(Task directions): Reproduce every line of the listing below verbatim, in the same order and with the original spelling, punctuation, and line breaks.

Extracted text data from pages

────────────────────────────────────────

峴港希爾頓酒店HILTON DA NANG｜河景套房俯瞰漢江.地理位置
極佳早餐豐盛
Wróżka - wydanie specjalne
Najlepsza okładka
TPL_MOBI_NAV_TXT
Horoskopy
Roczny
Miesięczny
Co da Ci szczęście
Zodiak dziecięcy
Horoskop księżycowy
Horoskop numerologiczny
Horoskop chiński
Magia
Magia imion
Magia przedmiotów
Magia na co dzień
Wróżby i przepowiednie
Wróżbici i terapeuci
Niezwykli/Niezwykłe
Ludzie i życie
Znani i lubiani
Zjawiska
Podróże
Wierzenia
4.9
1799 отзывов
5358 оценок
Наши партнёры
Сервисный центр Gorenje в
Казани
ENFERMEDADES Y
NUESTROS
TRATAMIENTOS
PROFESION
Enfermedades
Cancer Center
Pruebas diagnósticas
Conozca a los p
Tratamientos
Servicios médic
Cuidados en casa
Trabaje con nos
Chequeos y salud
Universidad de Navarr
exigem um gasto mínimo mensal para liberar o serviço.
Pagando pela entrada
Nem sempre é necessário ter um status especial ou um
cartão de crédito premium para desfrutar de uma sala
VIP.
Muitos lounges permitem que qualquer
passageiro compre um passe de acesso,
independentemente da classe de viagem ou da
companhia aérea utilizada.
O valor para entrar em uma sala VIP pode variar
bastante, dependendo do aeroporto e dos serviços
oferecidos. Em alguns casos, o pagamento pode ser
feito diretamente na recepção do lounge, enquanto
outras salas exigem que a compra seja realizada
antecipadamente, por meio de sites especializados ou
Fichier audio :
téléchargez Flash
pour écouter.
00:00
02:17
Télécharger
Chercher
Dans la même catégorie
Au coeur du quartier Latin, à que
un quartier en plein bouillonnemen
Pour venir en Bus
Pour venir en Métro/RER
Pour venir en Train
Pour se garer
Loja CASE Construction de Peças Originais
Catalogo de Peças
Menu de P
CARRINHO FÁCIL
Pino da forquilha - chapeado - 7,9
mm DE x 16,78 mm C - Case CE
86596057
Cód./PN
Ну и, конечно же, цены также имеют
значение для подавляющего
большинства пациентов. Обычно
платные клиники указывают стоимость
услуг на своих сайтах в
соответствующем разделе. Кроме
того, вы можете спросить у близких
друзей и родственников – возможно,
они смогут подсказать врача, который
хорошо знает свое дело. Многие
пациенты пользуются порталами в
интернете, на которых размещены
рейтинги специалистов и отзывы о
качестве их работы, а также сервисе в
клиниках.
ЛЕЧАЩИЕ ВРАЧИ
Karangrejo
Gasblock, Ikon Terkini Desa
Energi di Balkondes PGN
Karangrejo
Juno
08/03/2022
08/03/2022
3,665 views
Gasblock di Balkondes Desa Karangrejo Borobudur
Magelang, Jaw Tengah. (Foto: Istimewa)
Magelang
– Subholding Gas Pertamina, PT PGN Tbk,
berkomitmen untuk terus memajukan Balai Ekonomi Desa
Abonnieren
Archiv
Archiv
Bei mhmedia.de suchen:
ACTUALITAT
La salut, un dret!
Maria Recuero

────────────────────────────────────────

(Response area):
峴港希爾頓酒店HILTON DA NANG｜河景套房俯瞰漢江.地理位置
極佳早餐豐盛
Wróżka - wydanie specjalne
Najlepsza okładka
TPL_MOBI_NAV_TXT
Horoskopy
Roczny
Miesięczny
Co da Ci szczęście
Zodiak dziecięcy
Horoskop księżycowy
Horoskop numerologiczny
Horoskop chiński
Magia
Magia imion
Magia przedmiotów
Magia na co dzień
Wróżby i przepowiednie
Wróżbici i terapeuci
Niezwykli/Niezwykłe
Ludzie i życie
Znani i lubiani
Zjawiska
Podróże
Wierzenia
4.9
1799 отзывов
5358 оценок
Наши партнёры
Сервисный центр Gorenje в
Казани
ENFERMEDADES Y
NUESTROS
TRATAMIENTOS
PROFESION
Enfermedades
Cancer Center
Pruebas diagnósticas
Conozca a los p
Tratamientos
Servicios médic
Cuidados en casa
Trabaje con nos
Chequeos y salud
Universidad de Navarr
exigem um gasto mínimo mensal para liberar o serviço.
Pagando pela entrada
Nem sempre é necessário ter um status especial ou um
cartão de crédito premium para desfrutar de uma sala
VIP.
Muitos lounges permitem que qualquer
passageiro compre um passe de acesso,
independentemente da classe de viagem ou da
companhia aérea utilizada.
O valor para entrar em uma sala VIP pode variar
bastante, dependendo do aeroporto e dos serviços
oferecidos. Em alguns casos, o pagamento pode ser
feito diretamente na recepção do lounge, enquanto
outras salas exigem que a compra seja realizada
antecipadamente, por meio de sites especializados ou
Fichier audio :
téléchargez Flash
pour écouter.
00:00
02:17
Télécharger
Chercher
Dans la même catégorie
Au coeur du quartier Latin, à que
un quartier en plein bouillonnemen
Pour venir en Bus
Pour venir en Métro/RER
Pour venir en Train
Pour se garer
Loja CASE Construction de Peças Originais
Catalogo de Peças
Menu de P
CARRINHO FÁCIL
Pino da forquilha - chapeado - 7,9
mm DE x 16,78 mm C - Case CE
86596057
Cód./PN
Ну и, конечно же, цены также имеют
значение для подавляющего
большинства пациентов. Обычно
платные клиники указывают стоимость
услуг на своих сайтах в
соответствующем разделе. Кроме
того, вы можете спросить у близких
друзей и родственников – возможно,
они смогут подсказать врача, который
хорошо знает свое дело. Многие
пациенты пользуются порталами в
интернете, на которых размещены
рейтинги специалистов и отзывы о
качестве их работы, а также сервисе в
клиниках.
ЛЕЧАЩИЕ ВРАЧИ
Karangrejo
Gasblock, Ikon Terkini Desa
Energi di Balkondes PGN
Karangrejo
Juno
08/03/2022
08/03/2022
3,665 views
Gasblock di Balkondes Desa Karangrejo Borobudur
Magelang, Jaw Tengah. (Foto: Istimewa)
Magelang
– Subholding Gas Pertamina, PT PGN Tbk,
berkomitmen untuk terus memajukan Balai Ekonomi Desa
Abonnieren
Archiv
Archiv
Bei mhmedia.de suchen:
ACTUALITAT
La salut, un dret!
Maria Recuero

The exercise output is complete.